■ WHAT THE EXERCISE ASKS
If pictures appear in the lines below, skip them and copy exactly the lines from the one containing "right shoulder: (252, 422)" through the one containing "right front paw: (144, 515)", and nothing else.
GIVEN ENTRIES section start
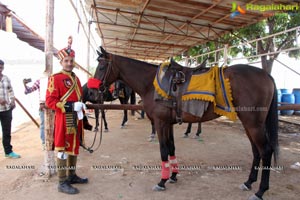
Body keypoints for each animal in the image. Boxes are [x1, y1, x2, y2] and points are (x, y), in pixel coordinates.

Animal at [90, 47, 278, 200]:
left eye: (102, 67)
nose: (93, 91)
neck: (152, 83)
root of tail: (267, 75)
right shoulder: (169, 124)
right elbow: (171, 148)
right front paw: (173, 176)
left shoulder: (160, 123)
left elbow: (163, 150)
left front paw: (162, 181)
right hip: (248, 124)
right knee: (256, 151)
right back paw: (248, 182)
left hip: (254, 124)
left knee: (266, 151)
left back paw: (260, 191)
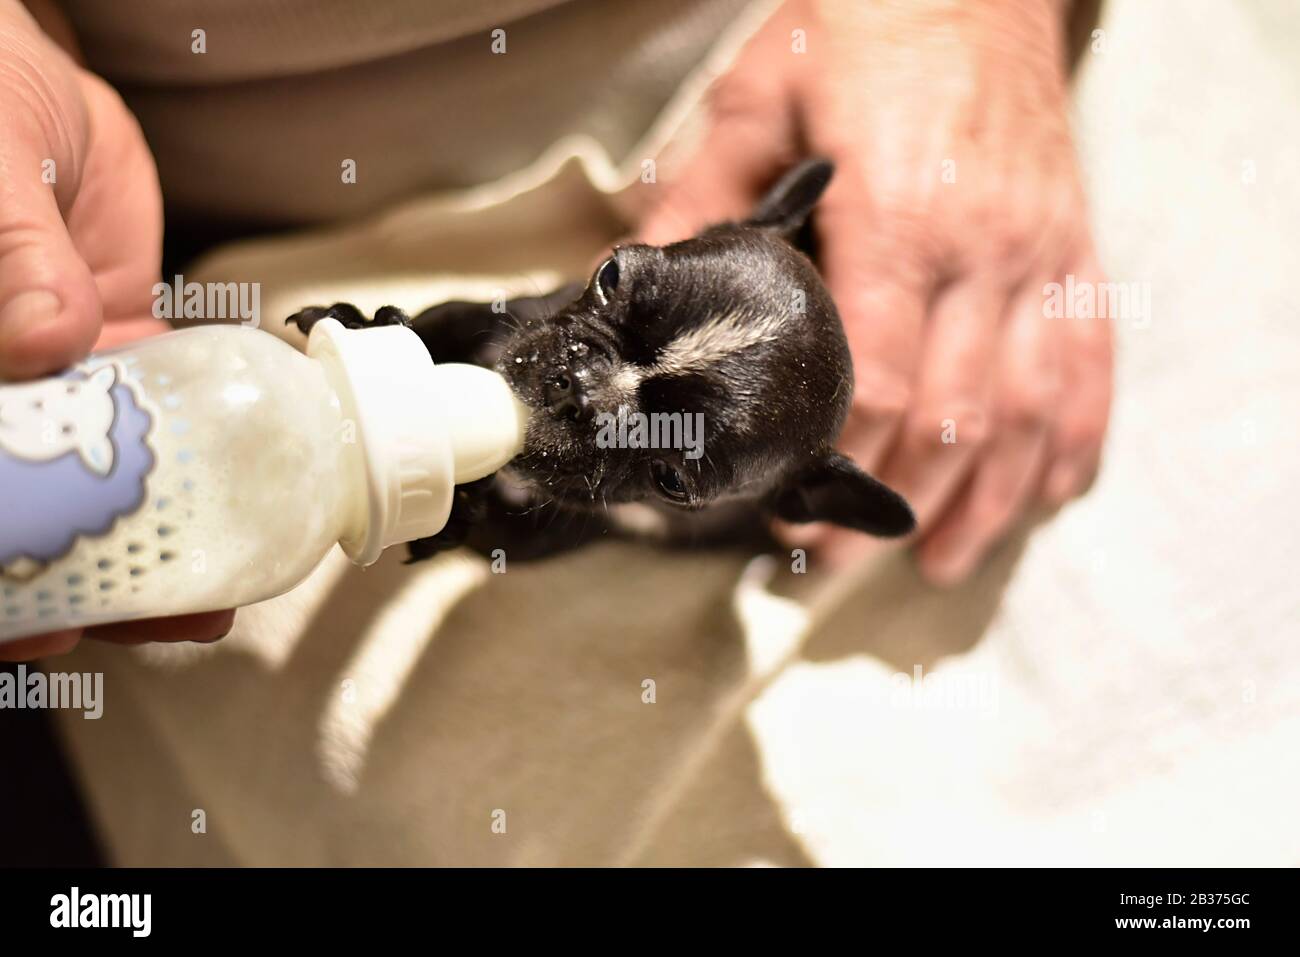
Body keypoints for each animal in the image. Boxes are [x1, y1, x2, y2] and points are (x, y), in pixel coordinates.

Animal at [291, 157, 915, 561]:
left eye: (671, 479)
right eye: (610, 275)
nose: (576, 385)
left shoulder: (538, 535)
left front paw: (458, 502)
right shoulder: (516, 314)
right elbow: (448, 317)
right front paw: (365, 326)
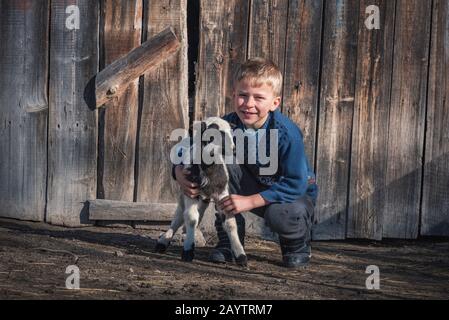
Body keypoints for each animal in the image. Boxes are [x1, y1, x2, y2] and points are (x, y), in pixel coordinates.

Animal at [153, 117, 245, 264]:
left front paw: (240, 255)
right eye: (212, 134)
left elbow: (230, 223)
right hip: (183, 196)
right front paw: (188, 251)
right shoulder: (190, 192)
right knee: (178, 218)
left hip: (204, 200)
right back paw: (163, 241)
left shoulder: (222, 193)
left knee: (196, 215)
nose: (233, 149)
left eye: (231, 133)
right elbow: (191, 218)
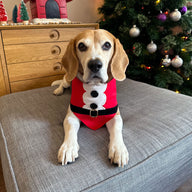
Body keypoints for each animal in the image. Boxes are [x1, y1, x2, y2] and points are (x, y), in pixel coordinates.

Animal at [51, 29, 129, 167]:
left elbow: (116, 128)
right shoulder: (71, 116)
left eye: (107, 45)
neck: (94, 87)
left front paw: (118, 149)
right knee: (62, 83)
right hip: (67, 79)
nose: (95, 64)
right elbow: (70, 130)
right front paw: (68, 147)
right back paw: (58, 90)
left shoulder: (115, 115)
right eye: (81, 46)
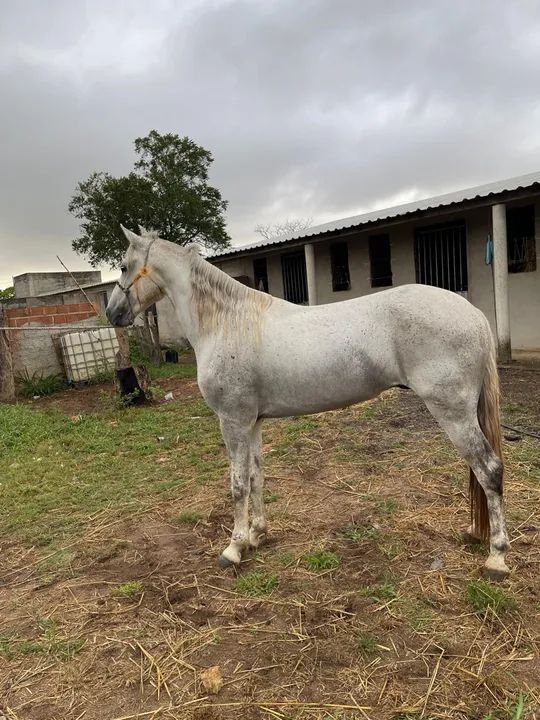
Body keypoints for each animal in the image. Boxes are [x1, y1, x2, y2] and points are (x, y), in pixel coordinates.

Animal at [106, 226, 510, 580]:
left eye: (123, 266)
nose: (112, 314)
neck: (227, 322)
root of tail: (474, 315)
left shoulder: (232, 421)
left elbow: (237, 485)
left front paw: (233, 548)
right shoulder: (252, 422)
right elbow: (256, 477)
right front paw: (257, 534)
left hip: (454, 414)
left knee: (489, 469)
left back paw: (496, 557)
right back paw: (477, 534)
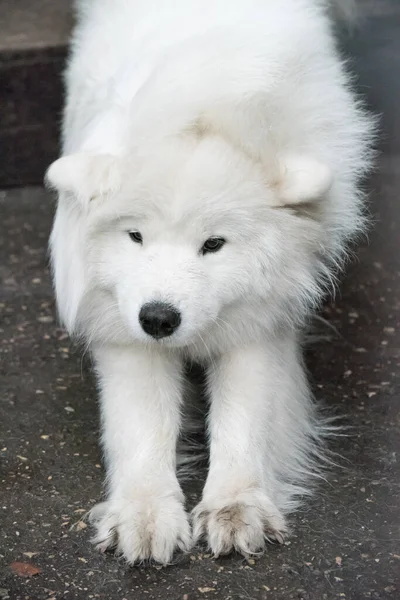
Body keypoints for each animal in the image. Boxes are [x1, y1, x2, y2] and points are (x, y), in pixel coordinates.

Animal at [47, 0, 376, 564]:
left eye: (214, 244)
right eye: (135, 236)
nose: (159, 318)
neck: (205, 108)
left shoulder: (258, 323)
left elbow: (245, 417)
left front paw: (236, 508)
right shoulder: (122, 325)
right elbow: (141, 423)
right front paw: (144, 515)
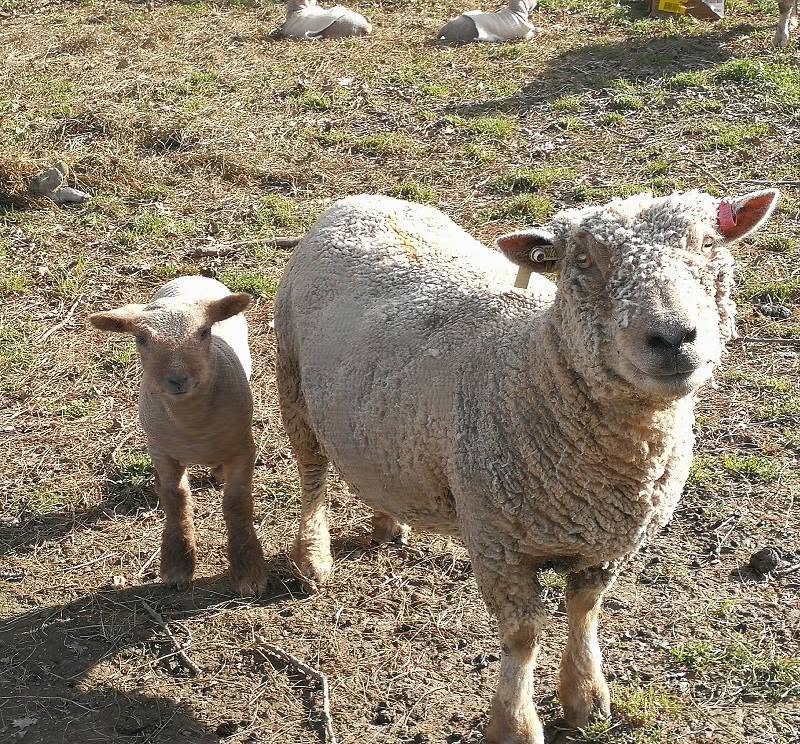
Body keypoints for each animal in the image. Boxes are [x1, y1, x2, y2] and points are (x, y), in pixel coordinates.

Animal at [89, 276, 267, 596]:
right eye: (141, 339)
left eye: (204, 331)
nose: (177, 379)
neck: (192, 425)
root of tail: (191, 278)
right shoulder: (162, 451)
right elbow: (176, 498)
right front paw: (177, 565)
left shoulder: (243, 449)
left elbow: (236, 502)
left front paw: (248, 571)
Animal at [273, 189, 779, 742]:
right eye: (584, 260)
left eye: (709, 244)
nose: (672, 338)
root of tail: (360, 200)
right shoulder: (498, 543)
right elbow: (522, 635)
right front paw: (515, 724)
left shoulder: (606, 543)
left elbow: (585, 609)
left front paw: (585, 697)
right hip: (291, 379)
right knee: (312, 474)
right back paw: (311, 557)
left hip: (380, 428)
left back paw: (388, 523)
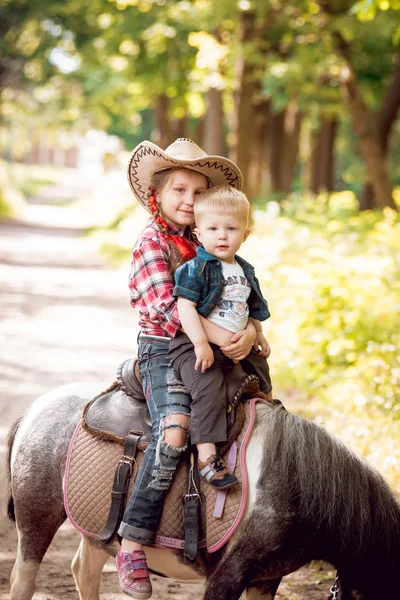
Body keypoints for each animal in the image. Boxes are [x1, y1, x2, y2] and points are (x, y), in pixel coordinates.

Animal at [5, 382, 400, 596]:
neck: (294, 483)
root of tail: (35, 407)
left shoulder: (266, 580)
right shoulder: (229, 574)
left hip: (95, 531)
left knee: (84, 575)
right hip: (37, 519)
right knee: (22, 581)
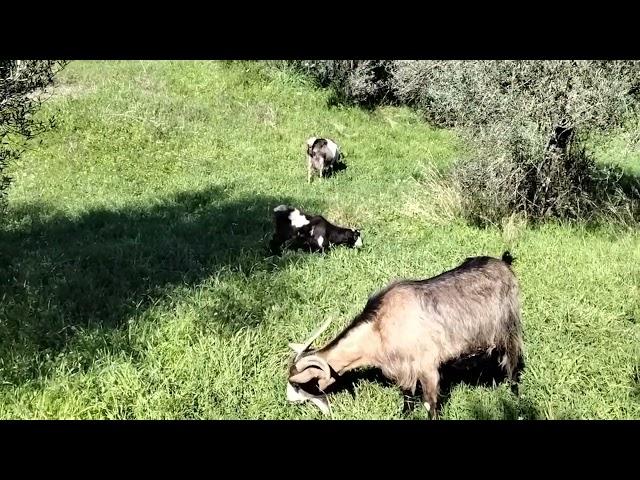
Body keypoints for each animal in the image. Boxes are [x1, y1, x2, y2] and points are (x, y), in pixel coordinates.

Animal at [288, 253, 524, 418]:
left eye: (298, 385)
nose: (289, 401)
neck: (380, 327)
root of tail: (504, 263)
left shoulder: (427, 365)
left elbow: (430, 405)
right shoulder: (403, 368)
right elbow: (408, 397)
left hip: (509, 327)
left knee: (512, 362)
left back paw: (515, 397)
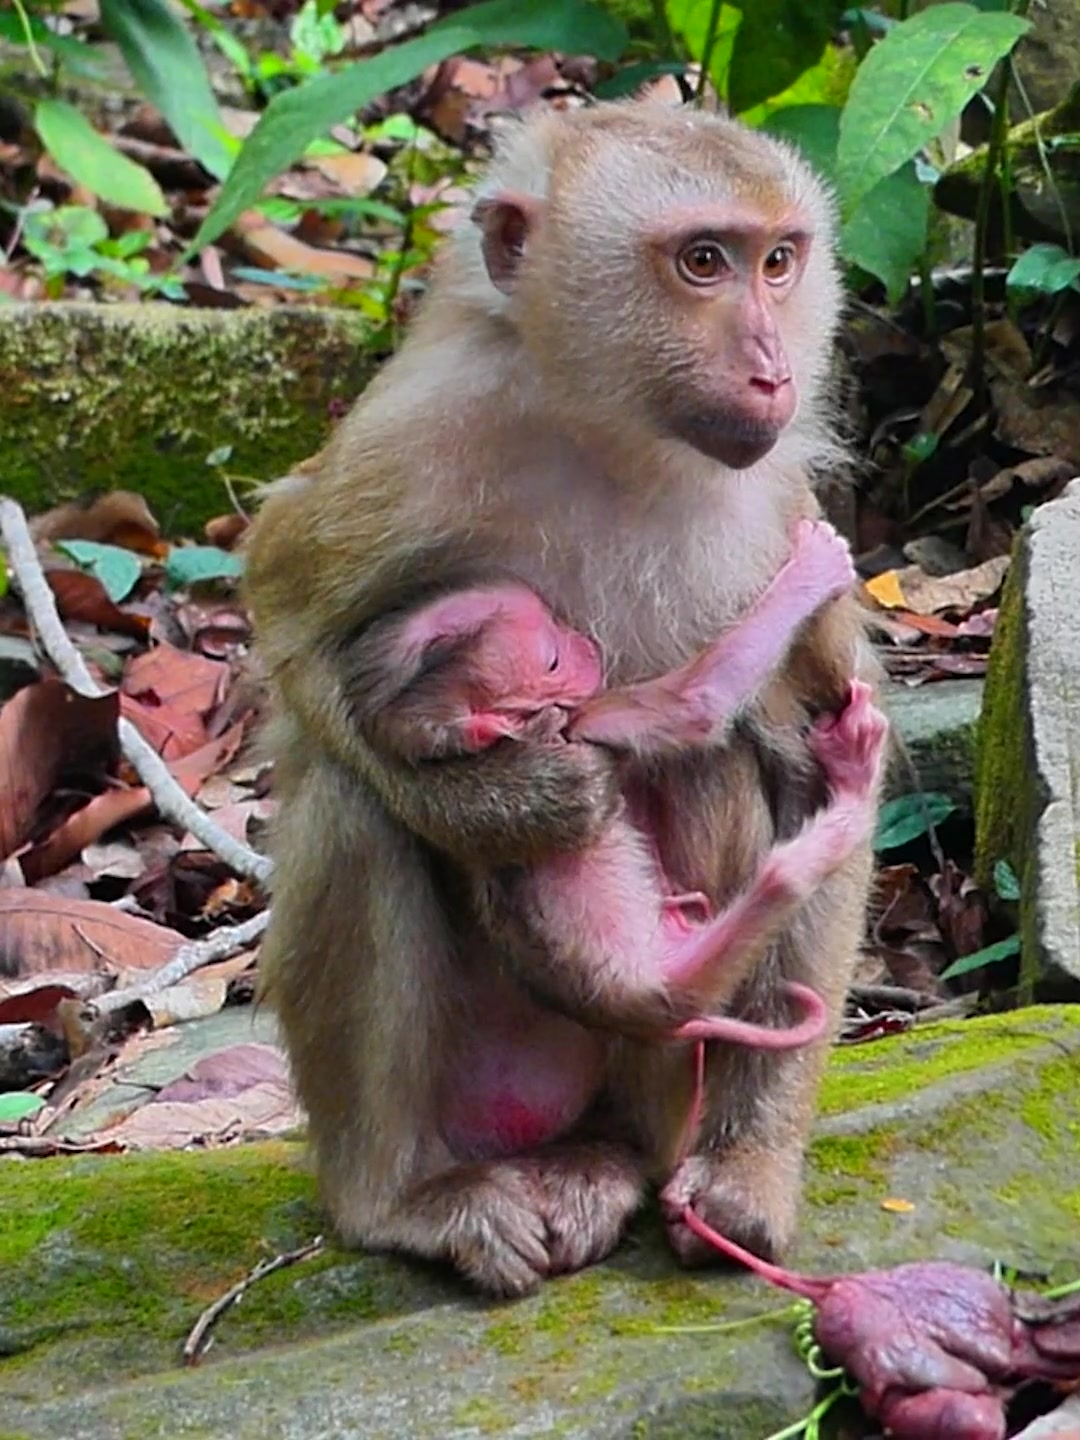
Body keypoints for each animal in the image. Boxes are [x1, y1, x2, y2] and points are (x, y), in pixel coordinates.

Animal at [245, 99, 887, 1297]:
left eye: (779, 261)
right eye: (701, 262)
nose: (773, 366)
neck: (615, 439)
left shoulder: (776, 494)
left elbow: (814, 752)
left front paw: (753, 1168)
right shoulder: (407, 448)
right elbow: (292, 630)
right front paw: (508, 807)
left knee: (729, 777)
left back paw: (614, 1158)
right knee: (354, 809)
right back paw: (399, 1200)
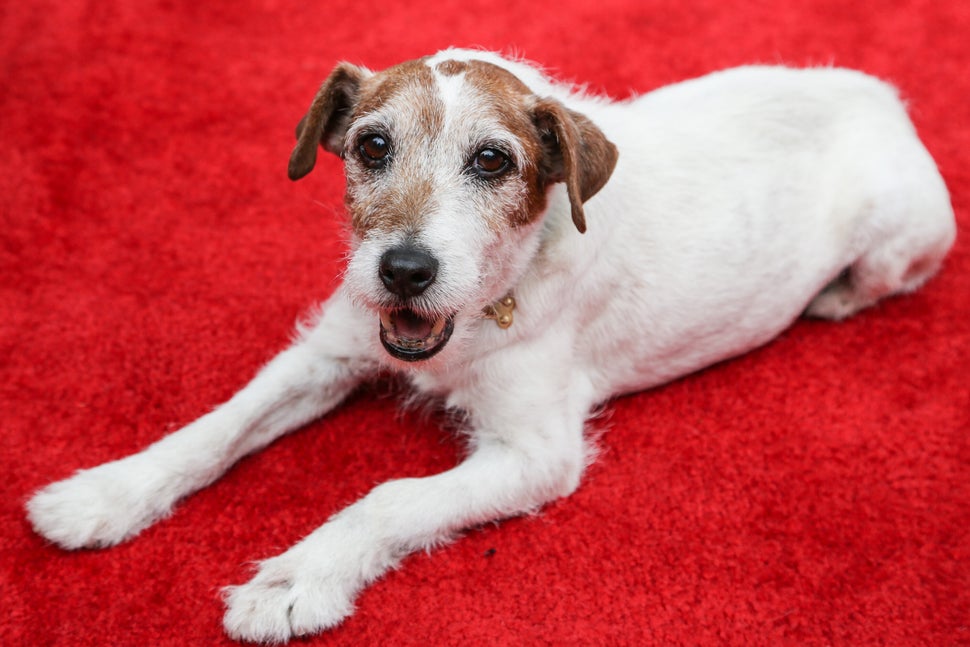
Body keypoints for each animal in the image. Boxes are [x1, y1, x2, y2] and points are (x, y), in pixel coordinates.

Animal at [24, 49, 952, 644]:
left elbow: (390, 497)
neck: (477, 313)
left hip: (902, 242)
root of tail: (883, 97)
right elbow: (217, 425)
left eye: (493, 161)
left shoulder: (536, 453)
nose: (403, 270)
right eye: (371, 145)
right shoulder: (330, 348)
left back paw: (831, 297)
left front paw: (294, 580)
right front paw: (107, 492)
GIVEN ENTRIES section end
■ ANSWER TO THIS PROBLEM
right shoulder: (252, 422)
right elbow: (256, 477)
right front paw: (257, 534)
left hip: (454, 414)
left knee: (489, 469)
left back paw: (496, 557)
right back paw: (477, 534)
Body keypoints for each animal in the image. Boxes are [x1, y1, x2, y2] and points are (x, y), in pixel coordinates.

Animal at [47, 0, 376, 564]:
left eye: (214, 244)
right eye: (135, 236)
nose: (159, 318)
neck: (205, 108)
left shoulder: (258, 323)
left elbow: (245, 417)
left front paw: (236, 508)
right shoulder: (122, 325)
right elbow: (141, 423)
right front paw: (144, 515)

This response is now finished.